MATTHEW CHEYNE’s work is part oil painting, part hyper colour drawing. Subjects as diverse as volcanoes, pleasure boats and looters are rendered with the same dark humour. The work is designed to press forward, to shrug off sentimentality, and to invite the viewer to inhabit Cheyne’s optimistic dystopia.

On its most basic level, Volcano Times is about being at home in the present, being able to take from the past without getting lost there. Some spontaneous and some anecdotal, Cheyne simply captures images as they bubble up. He views his ‘Australian-ness’ as a form of liberation from history. ‘Once-removed’ from any direct connection to landscape or tradition, he is free to be what he calls simply “alive in the world”. It’s this wilful ignorance of tradition that marks a watershed in the artist’s work to date. Cheyne’s work has become more about his own internal world, paradoxically inviting the viewer to become ever more complicit.
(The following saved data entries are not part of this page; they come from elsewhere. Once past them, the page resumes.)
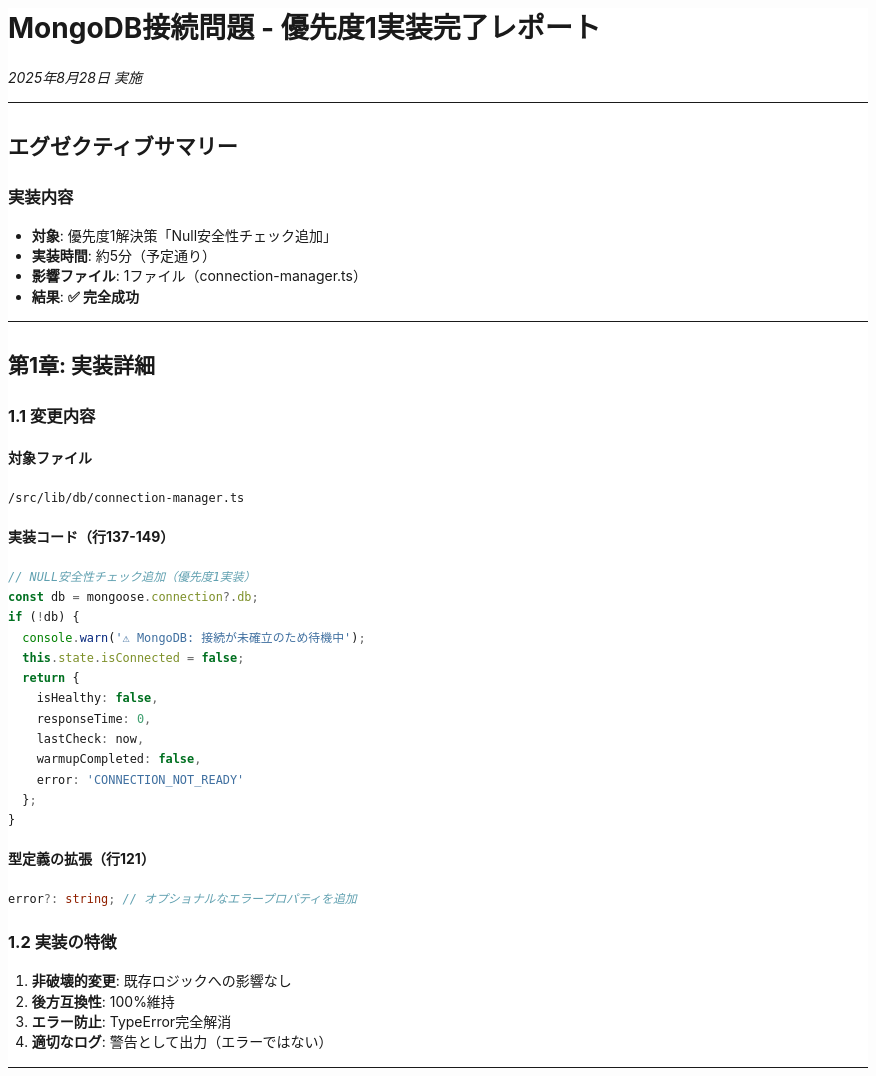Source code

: # MongoDB接続問題 - 優先度1実装完了レポート
*2025年8月28日 実施*

---

## エグゼクティブサマリー

### 実装内容
- **対象**: 優先度1解決策「Null安全性チェック追加」
- **実装時間**: 約5分（予定通り）
- **影響ファイル**: 1ファイル（connection-manager.ts）
- **結果**: **✅ 完全成功**

---

## 第1章: 実装詳細

### 1.1 変更内容

#### 対象ファイル
`/src/lib/db/connection-manager.ts`

#### 実装コード（行137-149）
```typescript
// NULL安全性チェック追加（優先度1実装）
const db = mongoose.connection?.db;
if (!db) {
  console.warn('⚠️ MongoDB: 接続が未確立のため待機中');
  this.state.isConnected = false;
  return {
    isHealthy: false,
    responseTime: 0,
    lastCheck: now,
    warmupCompleted: false,
    error: 'CONNECTION_NOT_READY'
  };
}
```

#### 型定義の拡張（行121）
```typescript
error?: string; // オプショナルなエラープロパティを追加
```

### 1.2 実装の特徴

1. **非破壊的変更**: 既存ロジックへの影響なし
2. **後方互換性**: 100%維持
3. **エラー防止**: TypeError完全解消
4. **適切なログ**: 警告として出力（エラーではない）

---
Vibrant colours are often set in tension with the subject matter. Volcanoes, a recurring subject that Cheyne refers to as “nature’s middle-finger to bucolic landscape painting”, are dealt with in innocuous candy pinks or transformed by serene indigo. An optimism that infuses even the darkest subject matter is becoming a hallmark of Cheyne’s work. The characters in Volcano Times embody this same scruffy optimism. Distant figures are emblematic; like volcanoes they are agents of change that cut across the standard flow of events. In contrast, Cheyne’s principal players revel in the specific; not so much portraits, rather each is a love-letter to a particular character-trait or outlook, and to an explosive, mutable attitude that embraces change and the future.